I spent a lot of the day on the sole task of carting wood chips around to rehabilitate the paths around the ranch. In the morning, Dave and his son came in to the lounge and completely shattered the silence of the room. His son, five years old, had a blonde bowl cut hairstyle and pale skin. I acknowledged him, but he payed me no mind at all. While frightfully shy around strangers, he will not stop talking to people he knows. When he entered the room, I began overhearing dozens of questions starting with his emphasized pronunciation of “dah-dah.” Dave, on the other hand, said almost nothing to his child, but greeted me cordially.
He is sturdy looking with a brown wavy ponytail and a full beard. He wore a baseball cap, t-shirt, and cargo shorts with sandals. He displays an extreme amount of patience and speaks in a soft and precise tone. He doesn’t seem to say anything more than what needs to be said.
Main quality: Patience
I had met Dave on the day of my arrival, but had little interaction with him as he left to play with his band at Burning Man soon after. He was back now and entertaining his kids as they came for a short visit. He had this “I’m sorry for my son” vibe about him as he prepared their breakfast.

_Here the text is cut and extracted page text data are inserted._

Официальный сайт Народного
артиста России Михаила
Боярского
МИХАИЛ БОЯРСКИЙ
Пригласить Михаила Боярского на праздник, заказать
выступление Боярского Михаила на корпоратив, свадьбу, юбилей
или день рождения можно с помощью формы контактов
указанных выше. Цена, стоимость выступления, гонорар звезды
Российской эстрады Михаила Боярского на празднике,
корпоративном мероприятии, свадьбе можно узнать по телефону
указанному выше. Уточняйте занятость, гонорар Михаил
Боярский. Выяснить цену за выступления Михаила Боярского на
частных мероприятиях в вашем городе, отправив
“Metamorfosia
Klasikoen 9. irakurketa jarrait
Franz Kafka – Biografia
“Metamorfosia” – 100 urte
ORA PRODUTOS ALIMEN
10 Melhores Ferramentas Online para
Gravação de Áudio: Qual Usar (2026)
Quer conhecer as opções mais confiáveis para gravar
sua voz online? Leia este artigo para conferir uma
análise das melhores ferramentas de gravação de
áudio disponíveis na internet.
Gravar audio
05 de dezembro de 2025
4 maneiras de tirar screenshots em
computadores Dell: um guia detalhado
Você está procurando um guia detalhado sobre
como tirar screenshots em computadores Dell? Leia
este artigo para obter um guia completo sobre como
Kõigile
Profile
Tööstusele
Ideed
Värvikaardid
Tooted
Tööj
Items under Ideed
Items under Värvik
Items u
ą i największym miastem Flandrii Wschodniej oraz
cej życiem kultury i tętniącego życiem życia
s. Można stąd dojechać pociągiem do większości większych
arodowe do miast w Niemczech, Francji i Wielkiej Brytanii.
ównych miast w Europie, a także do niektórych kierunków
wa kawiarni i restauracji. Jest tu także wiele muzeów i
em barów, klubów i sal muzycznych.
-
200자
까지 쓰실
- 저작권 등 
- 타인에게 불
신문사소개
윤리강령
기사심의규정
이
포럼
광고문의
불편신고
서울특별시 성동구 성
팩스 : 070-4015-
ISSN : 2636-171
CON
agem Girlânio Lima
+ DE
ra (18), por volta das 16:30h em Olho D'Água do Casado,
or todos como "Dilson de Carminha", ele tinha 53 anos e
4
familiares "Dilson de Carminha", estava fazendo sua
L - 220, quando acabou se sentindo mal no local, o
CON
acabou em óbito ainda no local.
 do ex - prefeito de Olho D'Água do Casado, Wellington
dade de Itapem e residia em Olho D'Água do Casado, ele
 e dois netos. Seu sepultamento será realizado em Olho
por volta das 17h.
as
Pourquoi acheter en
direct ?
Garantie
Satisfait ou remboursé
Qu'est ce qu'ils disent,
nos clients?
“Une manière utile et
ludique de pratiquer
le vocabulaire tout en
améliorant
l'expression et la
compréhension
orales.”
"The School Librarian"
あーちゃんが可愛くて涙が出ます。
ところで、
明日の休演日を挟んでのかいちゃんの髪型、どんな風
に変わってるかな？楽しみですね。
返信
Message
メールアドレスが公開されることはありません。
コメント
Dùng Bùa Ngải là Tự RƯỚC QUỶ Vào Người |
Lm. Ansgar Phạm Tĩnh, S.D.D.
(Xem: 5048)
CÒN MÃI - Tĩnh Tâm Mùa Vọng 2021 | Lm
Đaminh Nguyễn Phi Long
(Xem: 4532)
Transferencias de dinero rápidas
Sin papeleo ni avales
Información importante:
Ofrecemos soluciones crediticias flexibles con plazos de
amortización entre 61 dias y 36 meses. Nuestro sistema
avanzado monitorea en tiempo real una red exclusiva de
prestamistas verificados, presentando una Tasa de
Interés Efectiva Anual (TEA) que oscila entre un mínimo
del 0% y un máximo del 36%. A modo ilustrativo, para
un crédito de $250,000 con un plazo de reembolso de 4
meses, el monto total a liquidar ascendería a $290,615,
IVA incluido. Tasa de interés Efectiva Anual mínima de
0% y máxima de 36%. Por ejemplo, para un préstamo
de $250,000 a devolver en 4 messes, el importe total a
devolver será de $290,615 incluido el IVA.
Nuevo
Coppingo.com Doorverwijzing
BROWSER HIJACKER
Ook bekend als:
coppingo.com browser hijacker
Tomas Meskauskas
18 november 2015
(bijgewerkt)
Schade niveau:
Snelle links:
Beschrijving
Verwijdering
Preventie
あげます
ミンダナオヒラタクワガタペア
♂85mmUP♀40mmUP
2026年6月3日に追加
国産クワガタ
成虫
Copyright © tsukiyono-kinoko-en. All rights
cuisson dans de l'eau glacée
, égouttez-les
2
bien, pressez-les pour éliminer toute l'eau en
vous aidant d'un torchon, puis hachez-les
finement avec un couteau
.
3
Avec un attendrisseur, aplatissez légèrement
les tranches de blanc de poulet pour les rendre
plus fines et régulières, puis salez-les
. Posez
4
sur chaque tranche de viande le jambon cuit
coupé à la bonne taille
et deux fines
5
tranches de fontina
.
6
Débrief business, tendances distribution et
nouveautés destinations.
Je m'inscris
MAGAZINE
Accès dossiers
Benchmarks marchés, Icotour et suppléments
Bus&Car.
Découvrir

Kevin later reintroduced me to them outside of Dave’s trailer. His youngest son hid behind the front wheel of the bicycle Dave was holding up to move. He knew I could still see him and he smiled at me.
Later in the day, I decided to ask Kevin about his opinion on Nichiren. He said chanting wasn’t his thing, but he could see how it could help people focus. It appeared as a form of “grasping” instead of “letting go” to him, but if it works for others, good. I agreed. It seems to me like the Mormonism of Buddhism.
I finished my second book on meditating so now my days have become more devoted to balancing the field work of learning and the studying of Permaculture through books.